Пожалуйста, оформите в виде таблицы Markdown фрагмент записей, который начинается со строки, содержащей «country: Ecuador», и заканчивается последней строкой записей (обе границы включительно). Пустые строки пропустите, а столбцы назовите «Номер» (порядковый номер строки) и «Строка» (сама строка).

╔══

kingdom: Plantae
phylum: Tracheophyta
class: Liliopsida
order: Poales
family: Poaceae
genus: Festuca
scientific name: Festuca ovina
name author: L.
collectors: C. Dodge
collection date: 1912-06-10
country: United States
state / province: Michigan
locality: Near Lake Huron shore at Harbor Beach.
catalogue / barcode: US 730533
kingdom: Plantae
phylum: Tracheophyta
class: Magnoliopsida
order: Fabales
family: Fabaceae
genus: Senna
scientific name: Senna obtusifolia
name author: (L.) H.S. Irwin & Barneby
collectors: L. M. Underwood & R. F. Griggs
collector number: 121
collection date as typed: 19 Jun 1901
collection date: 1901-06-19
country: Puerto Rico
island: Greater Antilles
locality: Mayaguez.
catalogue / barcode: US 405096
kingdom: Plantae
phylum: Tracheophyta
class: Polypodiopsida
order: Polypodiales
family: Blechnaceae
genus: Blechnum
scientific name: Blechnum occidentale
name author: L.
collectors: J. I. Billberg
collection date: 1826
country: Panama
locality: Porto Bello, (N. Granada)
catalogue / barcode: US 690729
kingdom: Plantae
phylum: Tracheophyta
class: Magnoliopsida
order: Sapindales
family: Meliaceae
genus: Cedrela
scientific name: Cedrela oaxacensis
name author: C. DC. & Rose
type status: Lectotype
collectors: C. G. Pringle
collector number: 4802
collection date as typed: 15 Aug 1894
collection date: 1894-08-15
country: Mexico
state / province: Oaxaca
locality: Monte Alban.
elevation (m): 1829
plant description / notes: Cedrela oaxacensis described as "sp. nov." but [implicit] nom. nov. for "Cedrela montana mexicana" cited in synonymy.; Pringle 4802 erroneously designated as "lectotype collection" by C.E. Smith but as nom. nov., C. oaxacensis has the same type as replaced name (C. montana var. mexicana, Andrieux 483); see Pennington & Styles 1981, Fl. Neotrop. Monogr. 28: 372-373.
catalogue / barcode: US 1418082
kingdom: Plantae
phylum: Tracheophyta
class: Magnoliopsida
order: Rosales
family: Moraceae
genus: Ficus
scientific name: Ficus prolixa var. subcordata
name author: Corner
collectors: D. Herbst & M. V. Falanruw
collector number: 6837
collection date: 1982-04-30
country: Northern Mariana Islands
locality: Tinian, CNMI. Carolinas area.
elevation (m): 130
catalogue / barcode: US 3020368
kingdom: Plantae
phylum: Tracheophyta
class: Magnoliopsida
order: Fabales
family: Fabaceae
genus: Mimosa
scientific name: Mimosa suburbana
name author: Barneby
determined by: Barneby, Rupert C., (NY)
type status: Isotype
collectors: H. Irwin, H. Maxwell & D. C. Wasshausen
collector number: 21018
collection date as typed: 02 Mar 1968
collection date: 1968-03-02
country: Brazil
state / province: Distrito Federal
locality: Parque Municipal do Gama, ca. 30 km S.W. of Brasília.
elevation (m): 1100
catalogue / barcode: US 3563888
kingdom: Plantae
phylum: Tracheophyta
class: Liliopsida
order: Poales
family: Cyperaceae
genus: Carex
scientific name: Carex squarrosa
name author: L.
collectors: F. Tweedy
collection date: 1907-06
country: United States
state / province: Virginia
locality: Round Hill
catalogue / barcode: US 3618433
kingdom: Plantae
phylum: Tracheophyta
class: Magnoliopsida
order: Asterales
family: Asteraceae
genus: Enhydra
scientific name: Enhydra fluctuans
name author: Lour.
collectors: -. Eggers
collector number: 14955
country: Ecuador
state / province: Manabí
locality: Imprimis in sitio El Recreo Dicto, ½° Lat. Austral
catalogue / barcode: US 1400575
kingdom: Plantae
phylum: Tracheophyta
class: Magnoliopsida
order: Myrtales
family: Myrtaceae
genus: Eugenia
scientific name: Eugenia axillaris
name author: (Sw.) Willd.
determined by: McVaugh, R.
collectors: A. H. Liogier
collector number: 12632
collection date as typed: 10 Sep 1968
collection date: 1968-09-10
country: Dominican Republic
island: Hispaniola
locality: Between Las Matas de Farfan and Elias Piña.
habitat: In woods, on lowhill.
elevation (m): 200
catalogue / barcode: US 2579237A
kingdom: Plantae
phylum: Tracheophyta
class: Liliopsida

╚══

_РЕЗУЛЬТАТ ЗАДАНИЯ:_
| Номер | Строка |
|---|---|
| 1 | country: Ecuador |
| 2 | state / province: Manabí |
| 3 | locality: Imprimis in sitio El Recreo Dicto, ½° Lat. Austral |
| 4 | catalogue / barcode: US 1400575 |
| 5 | kingdom: Plantae |
| 6 | phylum: Tracheophyta |
| 7 | class: Magnoliopsida |
| 8 | order: Myrtales |
| 9 | family: Myrtaceae |
| 10 | genus: Eugenia |
| 11 | scientific name: Eugenia axillaris |
| 12 | name author: (Sw.) Willd. |
| 13 | determined by: McVaugh, R. |
| 14 | collectors: A. H. Liogier |
| 15 | collector number: 12632 |
| 16 | collection date as typed: 10 Sep 1968 |
| 17 | collection date: 1968-09-10 |
| 18 | country: Dominican Republic |
| 19 | island: Hispaniola |
| 20 | locality: Between Las Matas de Farfan and Elias Piña. |
| 21 | habitat: In woods, on lowhill. |
| 22 | elevation (m): 200 |
| 23 | catalogue / barcode: US 2579237A |
| 24 | kingdom: Plantae |
| 25 | phylum: Tracheophyta |
| 26 | class: Liliopsida |